Since they've ranked law schools, how many law schools have entered the top 14 that weren't in the original top 14? Zero.
Since they've ranked law schools, how many law schools have entered the present top 50 that weren't in the original top 50? Four. How many of those were schools started after 1950? Zero. You know who has a top 50 law school? U[sic]GA. Georgia Tech's law school would take a century to catch them. It is hubris to think the model that allows us to make other programs work so well can make a law school work well. Our MBA program has a good relationship with Emory Law. If you want to know how a law school would be viewed, ask GT's Dean of Managment rather they would even want such a relationship with a new law school (hint: they would not, because who wants to work with the type of students who would go to a new law school).

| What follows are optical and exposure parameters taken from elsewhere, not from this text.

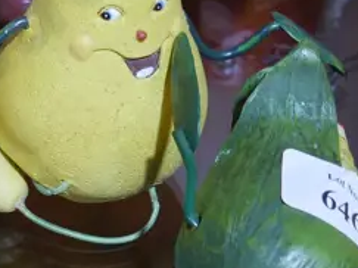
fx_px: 1395
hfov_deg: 14.6
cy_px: -39
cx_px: 97
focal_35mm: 135
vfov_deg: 10.8
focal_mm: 16
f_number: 3.6
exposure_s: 1/60
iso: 400
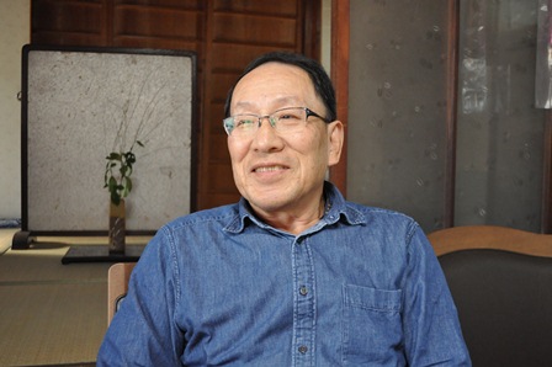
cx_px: 276
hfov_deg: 49.6
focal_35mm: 39
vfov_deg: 34.2
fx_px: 598
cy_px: 184
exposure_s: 1/40
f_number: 4.2
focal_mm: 26
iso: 2000
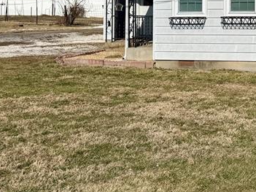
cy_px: -20
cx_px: 310
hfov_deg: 25.0
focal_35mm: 70
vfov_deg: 20.0
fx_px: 518
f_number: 1.78
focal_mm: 6.76
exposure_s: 1/10309
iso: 80
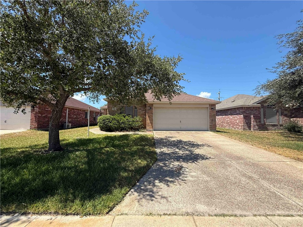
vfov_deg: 85.7
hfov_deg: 102.1
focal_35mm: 14
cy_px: 114
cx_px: 152
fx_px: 123
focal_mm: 2.22
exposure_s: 1/1534
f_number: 2.2
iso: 50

Since they've ranked law schools, how many law schools have entered the top 100 that were created after 1950? Two.
You can't build a law school repuation in 50 years. Gt's law school might attract engineers---but I've been hiring lawyers in the past year---and I can tell you, despite the fact that I would give a GT undergrad alum every benefit of the doubt, if I saw a new law school, including GT, I'd lose all credibility with the hiring committee if I advocated at all for such a graduate.
The law is not about research dollars; it generates tuition dollars.
GT's non-lawyers will believe that they can create a law school. And they might start one. But they will lose a lot of credibilty around the nation if they do so.
A med school can create resesarch dollars for a school. A law school can't. The law school generates tuition.
I can't imagine a competent leader at the helm of GT would pursue this sort of folly. Then again, it probably wouldn't be hard to land a faculty job there, so hey, count me as one of the people who might benefit from such a folly.